▸ **Problems and tasks**
A) In the PostgreSQL vacuum text below, which view shows the status of active autovacuum operations?
B) Extract the passage of the PostgreSQL vacuum text below between "- The autovacuum_vacuum_cost_limit" and "quickly each time.", inclusive.

▸ **Text provided**
Lastly, you need to see whether there are long-running vacuum processes and then tune additional knobs. Similar to how pg_stat_activity shows you the status of PostgreSQL’s workers, the pg_stat_progress_vacuum view shows you the status of active autovacuum operations. With this view, you can determine whether a vacuum takes several hours or even days to finish. If your PostgreSQL DBMS does have long-running vacuums, then OtterTune recommends tuning three knobs:
- The autovacuum_work_mem parameter specifies the maximum amount of memory the DBMS can use in each autovacuum invocation. Increasing this parameter can speed up the vacuum because it can prune more dead tuples per invocation.
- The autovacuum_vacuum_cost_limit parameter controls how much I/O active autovacuum workers can incur before PostgreSQL forces them to back off for a while. A higher value for this knob means the autovacuum will be more aggressive.
- Related to this cost-based control mechanism, the autovacuum_vacuum_cost_delay parameter determines how long an autovacuum worker must wait after the DBMS forces it to back off. A shorter delay means the autovacuum will return to action more quickly each time.
This is Hard.
We have barely scratched the surface of how to prevent PostgreSQL’s outdated MVCC implementation from ruining your day. There are many other factors and configurable options in the DBMS. We have only highlighted the ones that are the most important.

▸ **Listed entries**

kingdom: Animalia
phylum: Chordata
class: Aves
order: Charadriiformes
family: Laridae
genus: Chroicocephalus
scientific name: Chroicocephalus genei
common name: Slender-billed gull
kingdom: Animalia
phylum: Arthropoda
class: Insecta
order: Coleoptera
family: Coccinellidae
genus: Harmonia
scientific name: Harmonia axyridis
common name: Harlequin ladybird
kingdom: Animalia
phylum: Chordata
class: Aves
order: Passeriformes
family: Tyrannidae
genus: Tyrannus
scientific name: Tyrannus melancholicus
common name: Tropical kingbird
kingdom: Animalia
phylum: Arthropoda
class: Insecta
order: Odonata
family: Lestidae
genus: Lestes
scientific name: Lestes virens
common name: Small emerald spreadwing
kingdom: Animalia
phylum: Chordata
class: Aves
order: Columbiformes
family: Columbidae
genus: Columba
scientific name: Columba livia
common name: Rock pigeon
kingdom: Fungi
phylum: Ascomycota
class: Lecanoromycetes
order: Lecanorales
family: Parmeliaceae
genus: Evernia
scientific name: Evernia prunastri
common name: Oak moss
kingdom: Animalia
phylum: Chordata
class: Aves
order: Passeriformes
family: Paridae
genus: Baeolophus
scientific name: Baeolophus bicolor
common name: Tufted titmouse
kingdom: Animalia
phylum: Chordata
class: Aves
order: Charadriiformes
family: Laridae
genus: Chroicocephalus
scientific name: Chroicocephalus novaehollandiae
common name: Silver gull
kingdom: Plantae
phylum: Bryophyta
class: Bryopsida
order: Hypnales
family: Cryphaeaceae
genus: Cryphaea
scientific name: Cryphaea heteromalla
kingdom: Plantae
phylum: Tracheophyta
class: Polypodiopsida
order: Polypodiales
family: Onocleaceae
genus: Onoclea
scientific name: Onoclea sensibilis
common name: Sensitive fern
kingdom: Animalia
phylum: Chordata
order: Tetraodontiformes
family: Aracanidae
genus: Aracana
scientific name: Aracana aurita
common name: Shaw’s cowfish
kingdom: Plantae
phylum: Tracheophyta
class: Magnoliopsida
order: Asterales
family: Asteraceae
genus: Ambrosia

▸ **Answers per task**
A) The pg_stat_progress_vacuum view.

B)
- The autovacuum_vacuum_cost_limit parameter controls how much I/O active autovacuum workers can incur before PostgreSQL forces them to back off for a while. A higher value for this knob means the autovacuum will be more aggressive.
- Related to this cost-based control mechanism, the autovacuum_vacuum_cost_delay parameter determines how long an autovacuum worker must wait after the DBMS forces it to back off. A shorter delay means the autovacuum will return to action more quickly each time.